Help Setting New Year’s Resolutions

How is your 2023 going so far?

Now that we are fully in the month of February, you may be thinking about your New Year’s resolutions a bit differently. Perhaps you didn’t set any at all. With a month or so in to 2023 perhaps some of the pressure is off. It’s not too late to set intention for this year! Something I often hear from my clients is the desire to not set up goals for the new year because of the fear that they won’t meet the goals and then will feel bad about themselves. While I don’t think it’s necessary to set goals, I notice a few reasons why people don’t meet their new year’s goals. Let’s discuss them:

  • The goals set are unrealistic. It’s important that goals are within your control. Goals like, “get a boyfriend” are too specific and not within our control. We can’t make someone date us. But what we can do is create opportunities where there is a possibility to find a partner. A more realistic goal would be: “get on a dating website”. Another unrealistic goal tends to be things done every day. There are very little things we do daily. I know that when I’ve set goals such as “meditate daily” I haven’t succeeded. Start with a time goal that feels attainable and adjust from there. A more realistic goal is “meditate 2-3 days per week”.
  • You just aren’t that interested in the goal. I’m guilty of all of these but when I’m not meeting a goal I find that motivation and interest are often lacking. Just because you know you should do something doesn’t mean you want to. Sometimes lack of interest indicates that it’s just not the right goal for you, other times it can reflect low motivation for change. You can read up on the stages of change here.
  • You are too focused on restriction. Add things into your life instead of restricting. This is particularly true around food but can apply in many areas. Many people have blanket statements of: “I’m going to be healthier this year and lose weight”. Often this is done through restricting which isn’t realistic long term and can contribute towards lack of satisfaction, low motivation and even eating disorders. Instead of restricting, add in things, like more fruits and vegetables without eliminating that things you love completely. This method is a perception shift and makes things like limiting screen time more palatable. Rather than “restrict screen time” try to add something in such as reading, meditation or exercise. By adding in one of those things, you will naturally take away from the screen time.
  • Your goals feel overwhelming. Something I say quite often in therapy is: “if the first step feels too big, take a smaller step”. One of my goals is to work on a bathroom in my home. When I think about the project as a whole it can feel daunting. It helps to break it down into tasks. Paint the walls, buy art/frames, hang everything up, etc. As I make my way through each task I can cross it off the list and feel one step closer to my goal. Progress!
  • It’s not measurable. One thing that can help when making goals is to make it measurable and with a time restraint. Procrastination is real! If your goal is to get on a dating website then break down the steps as discussed above: 1) pick a website 2) make a profile 3) go live 4) start talking to people, etc. Next, add timeframe’s for when ideally you would like to get each of these done and make sure it’s realistic and in your control. I love to cook and there are a few recipes I’ve been wanting to try so I set a goal for 2023 to try them with time restraints. In other words, they are time specific. These time restraints help keep me accountable and help me plan rather than procrastinate.
  • You aren’t flexible. Sometimes we set a goal and we don’t meet it. That’s ok, we change and sometimes so do our goals. Instead of getting down on yourself just get curious. Is it possible you’re dealing with one of the issues I just discussed? Remember that these goals are a guideline for you, not the law. Hold some compassion and grace for yourself. If you didn’t meet a goal and it’s still important to you, explore the issues we discussed and perhaps talk to a trusted friend and confidant.

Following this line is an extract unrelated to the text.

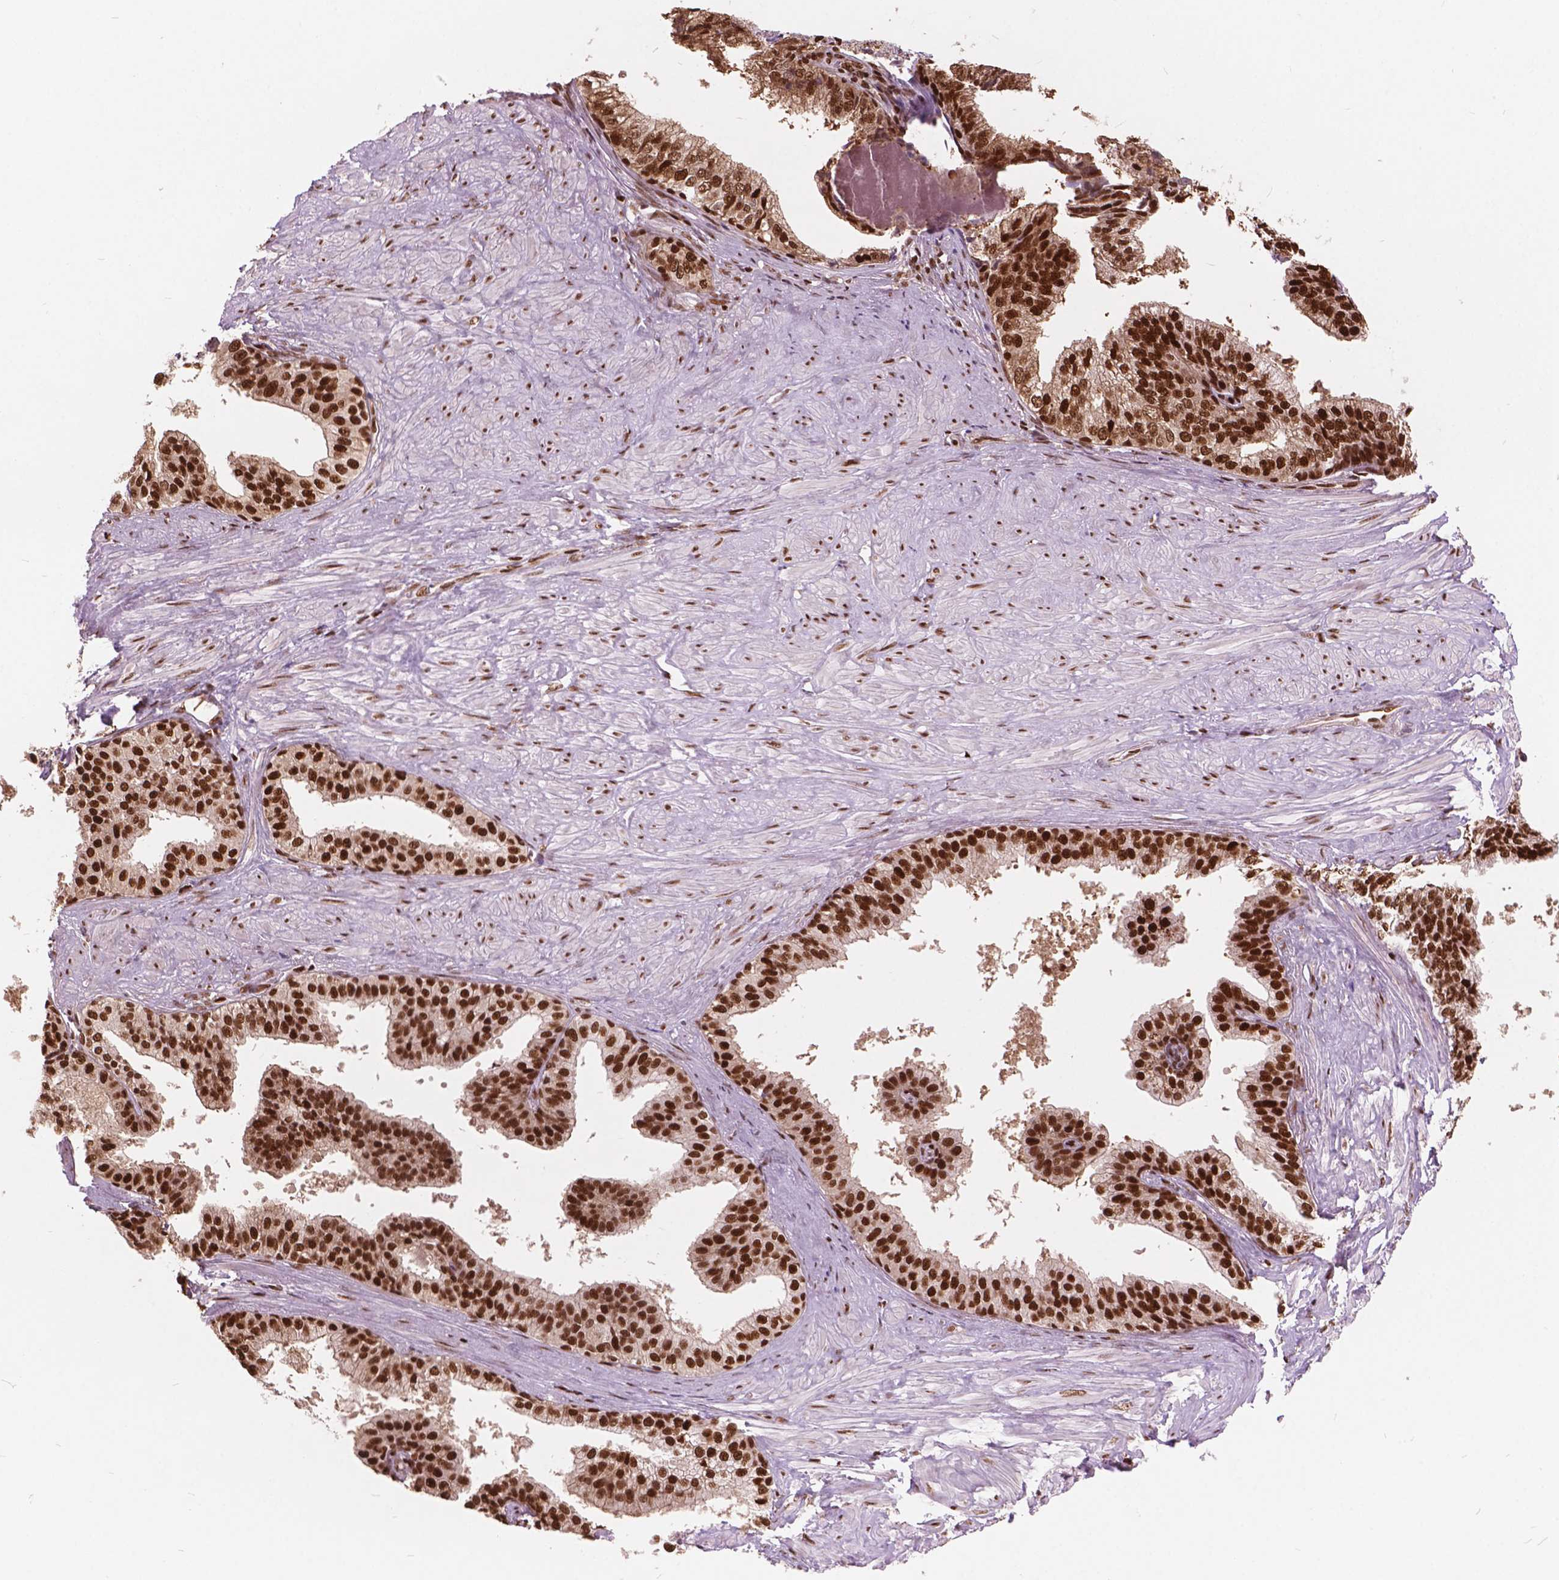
{"staining": {"intensity": "strong", "quantity": ">75%", "location": "nuclear"}, "tissue": "prostate", "cell_type": "Glandular cells", "image_type": "normal", "snomed": [{"axis": "morphology", "description": "Normal tissue, NOS"}, {"axis": "topography", "description": "Prostate"}, {"axis": "topography", "description": "Peripheral nerve tissue"}], "caption": "Protein expression analysis of unremarkable prostate demonstrates strong nuclear staining in about >75% of glandular cells. (IHC, brightfield microscopy, high magnification).", "gene": "ANP32A", "patient": {"sex": "male", "age": 55}}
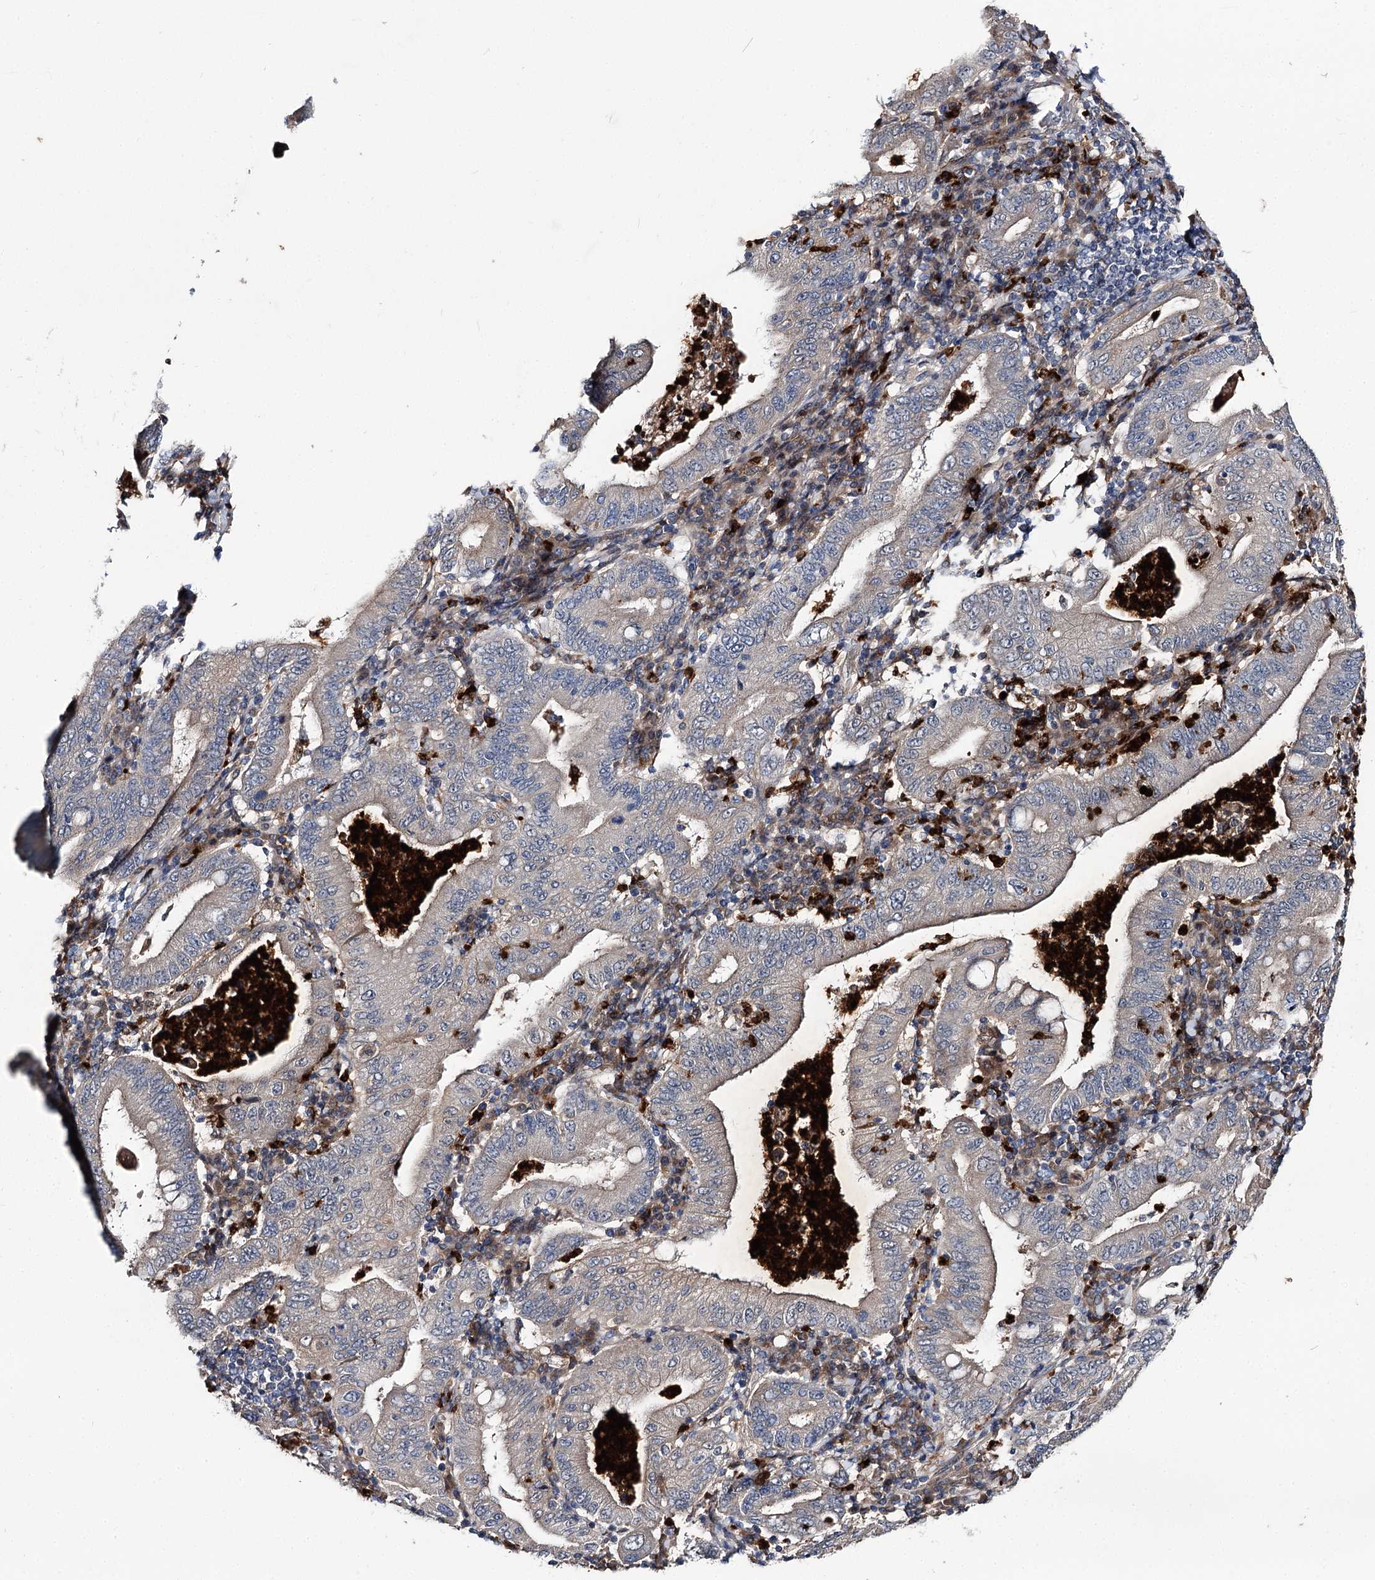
{"staining": {"intensity": "negative", "quantity": "none", "location": "none"}, "tissue": "stomach cancer", "cell_type": "Tumor cells", "image_type": "cancer", "snomed": [{"axis": "morphology", "description": "Normal tissue, NOS"}, {"axis": "morphology", "description": "Adenocarcinoma, NOS"}, {"axis": "topography", "description": "Esophagus"}, {"axis": "topography", "description": "Stomach, upper"}, {"axis": "topography", "description": "Peripheral nerve tissue"}], "caption": "Immunohistochemical staining of human stomach cancer (adenocarcinoma) displays no significant expression in tumor cells.", "gene": "MINDY3", "patient": {"sex": "male", "age": 62}}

Every year my husband and I sit down to look at our goals for the year before to see how we did. While we set several goals, if you are just starting out I would start with 1 simple but realistic, measurable and attainable goal. Allow flexibility. When we review our goals, if there is something we didn’t meet we explore why without shaming ourselves, to see if this is a realistic goal for ourselves and help understand why we couldn’t make it. We then create our goals for the next year. We also create vision boards. This is where we write our goals on one side of a large piece of paper and on the other do a collage from magazine cutouts that represent our goals. I put it in my office where I can frequently look at it as a visual reminder. I also have goals with steps written on a whiteboard in my office. This helps me track progress and provides some positive association when I get to check things off the list. Yay, Progress!

If you don’t like the idea of setting goals, consider picking 1 word to represent intention for the new year. Here are two examples:

-Balance: Balance represents goals to focus on work-life balance and incorporating more self care and self growth. It represents a relationship with food and incorporating both things I enjoy eating and things my body needs. Balance includes practice in creating more balanced thinking regarding experience with anxiety and perfectionism.

-Joy: Joy represents doing things that make you happy. It means saying yes to things you don’t feel like doing but you know will make you feel good. Joy means practicing gratitude.

I hope this helps you in setting your goals for 2023. Remember, goal setting is not necessary but it may be helpful in reaching your goals. I hope this helps you feel capable of setting and reaching goals and also helps you hold grace and compassion for yourself.